- EXERCISE -
Copy, word for word, the lines below from the one containing "left ankle: (62, 198)" up to and including the one containing "left knee: (214, 536)", with pictures left out.

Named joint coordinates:
***

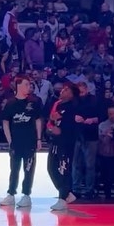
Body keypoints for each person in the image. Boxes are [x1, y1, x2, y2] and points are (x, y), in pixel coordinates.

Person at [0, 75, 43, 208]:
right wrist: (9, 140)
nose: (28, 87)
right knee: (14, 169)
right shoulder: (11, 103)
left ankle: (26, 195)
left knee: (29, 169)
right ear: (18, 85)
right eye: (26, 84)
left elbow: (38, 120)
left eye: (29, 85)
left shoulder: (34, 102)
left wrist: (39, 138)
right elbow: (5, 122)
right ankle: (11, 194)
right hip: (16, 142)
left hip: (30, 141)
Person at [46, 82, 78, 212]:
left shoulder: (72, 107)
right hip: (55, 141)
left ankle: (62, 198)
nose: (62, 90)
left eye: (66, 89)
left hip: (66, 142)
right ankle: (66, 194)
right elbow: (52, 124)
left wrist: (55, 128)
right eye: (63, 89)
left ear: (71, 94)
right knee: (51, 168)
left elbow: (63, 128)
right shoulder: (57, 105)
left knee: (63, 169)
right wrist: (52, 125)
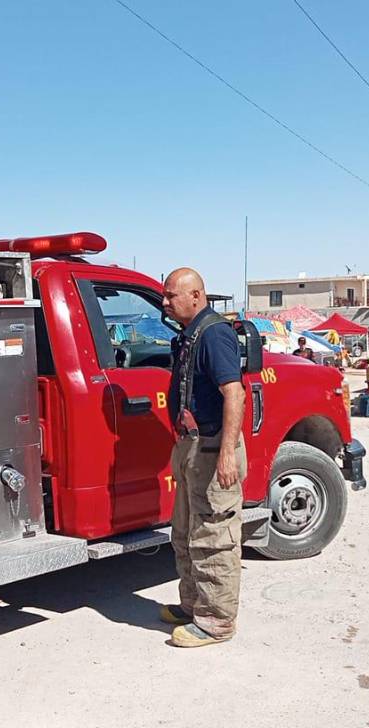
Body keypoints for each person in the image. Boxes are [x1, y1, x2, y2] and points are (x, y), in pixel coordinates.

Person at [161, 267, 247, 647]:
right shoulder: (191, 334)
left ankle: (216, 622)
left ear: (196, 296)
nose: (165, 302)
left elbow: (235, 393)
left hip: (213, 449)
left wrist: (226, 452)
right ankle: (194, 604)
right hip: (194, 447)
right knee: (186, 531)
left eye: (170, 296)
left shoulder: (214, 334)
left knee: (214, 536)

***

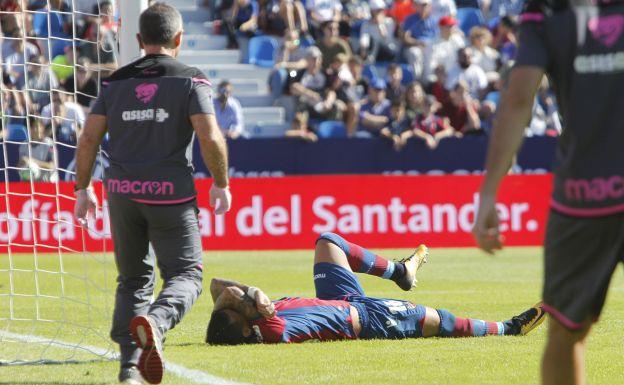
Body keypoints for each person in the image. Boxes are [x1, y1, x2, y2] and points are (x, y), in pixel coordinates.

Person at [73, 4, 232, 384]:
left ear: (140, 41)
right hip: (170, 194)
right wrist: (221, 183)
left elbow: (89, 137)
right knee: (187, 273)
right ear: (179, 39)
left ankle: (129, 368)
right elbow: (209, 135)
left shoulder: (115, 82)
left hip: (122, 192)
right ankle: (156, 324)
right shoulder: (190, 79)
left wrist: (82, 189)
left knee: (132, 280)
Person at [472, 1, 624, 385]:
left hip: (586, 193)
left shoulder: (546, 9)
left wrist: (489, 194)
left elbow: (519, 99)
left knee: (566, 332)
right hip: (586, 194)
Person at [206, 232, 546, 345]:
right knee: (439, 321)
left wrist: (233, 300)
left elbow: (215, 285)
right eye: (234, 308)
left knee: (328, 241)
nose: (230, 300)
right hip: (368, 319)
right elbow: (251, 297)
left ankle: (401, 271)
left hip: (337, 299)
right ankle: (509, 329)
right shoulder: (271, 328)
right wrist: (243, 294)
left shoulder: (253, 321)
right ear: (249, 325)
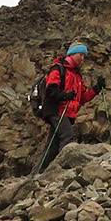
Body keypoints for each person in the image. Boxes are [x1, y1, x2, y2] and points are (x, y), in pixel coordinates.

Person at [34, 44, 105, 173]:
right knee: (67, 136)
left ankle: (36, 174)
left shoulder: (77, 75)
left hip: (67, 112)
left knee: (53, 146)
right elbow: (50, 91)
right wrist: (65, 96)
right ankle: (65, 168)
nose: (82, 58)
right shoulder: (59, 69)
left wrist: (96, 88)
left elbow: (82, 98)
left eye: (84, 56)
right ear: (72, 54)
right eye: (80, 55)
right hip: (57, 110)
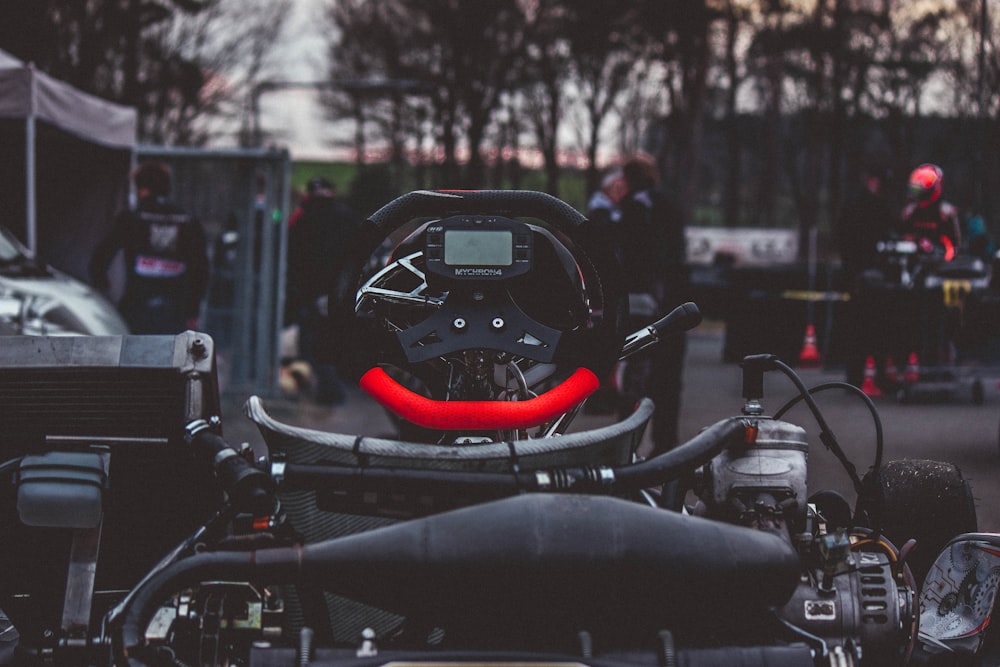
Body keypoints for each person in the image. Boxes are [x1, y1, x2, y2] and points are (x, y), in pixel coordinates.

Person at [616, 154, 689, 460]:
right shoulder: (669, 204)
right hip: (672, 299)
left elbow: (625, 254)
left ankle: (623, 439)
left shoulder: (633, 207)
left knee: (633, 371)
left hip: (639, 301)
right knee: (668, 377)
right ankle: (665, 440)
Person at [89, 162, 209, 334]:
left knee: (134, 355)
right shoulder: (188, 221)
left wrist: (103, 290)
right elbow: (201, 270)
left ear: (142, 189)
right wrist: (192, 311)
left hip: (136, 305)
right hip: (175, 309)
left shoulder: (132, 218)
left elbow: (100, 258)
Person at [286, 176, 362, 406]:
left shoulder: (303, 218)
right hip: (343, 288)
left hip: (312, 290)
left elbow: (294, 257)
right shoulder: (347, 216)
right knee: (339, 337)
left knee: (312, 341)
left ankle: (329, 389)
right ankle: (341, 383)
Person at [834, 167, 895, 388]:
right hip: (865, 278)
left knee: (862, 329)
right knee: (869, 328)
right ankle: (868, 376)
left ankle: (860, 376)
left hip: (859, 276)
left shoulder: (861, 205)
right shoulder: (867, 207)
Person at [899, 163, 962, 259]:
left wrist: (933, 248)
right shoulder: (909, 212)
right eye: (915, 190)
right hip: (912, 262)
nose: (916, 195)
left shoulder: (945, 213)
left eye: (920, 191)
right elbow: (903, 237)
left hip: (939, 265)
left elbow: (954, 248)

***

- OUTPUT OF THE TASK -
left ankle: (62, 198)
nose: (62, 90)
left eye: (66, 89)
left hip: (66, 142)
right ankle: (66, 194)
right elbow: (52, 124)
left wrist: (55, 128)
right eye: (63, 89)
left ear: (71, 94)
right knee: (51, 168)
left elbow: (63, 128)
right shoulder: (57, 105)
left knee: (63, 169)
right wrist: (52, 125)
Body keypoints for each person in the image. Boxes are [x1, y1, x2, y2] and points are (x, y), in pixel coordinates.

Person at [161, 267, 247, 647]:
right shoulder: (191, 334)
left ankle: (216, 622)
left ear: (196, 296)
nose: (165, 302)
left elbow: (235, 393)
left hip: (213, 449)
left wrist: (226, 452)
right ankle: (194, 604)
right hip: (194, 447)
right knee: (186, 531)
left eye: (170, 296)
left shoulder: (214, 334)
left knee: (214, 536)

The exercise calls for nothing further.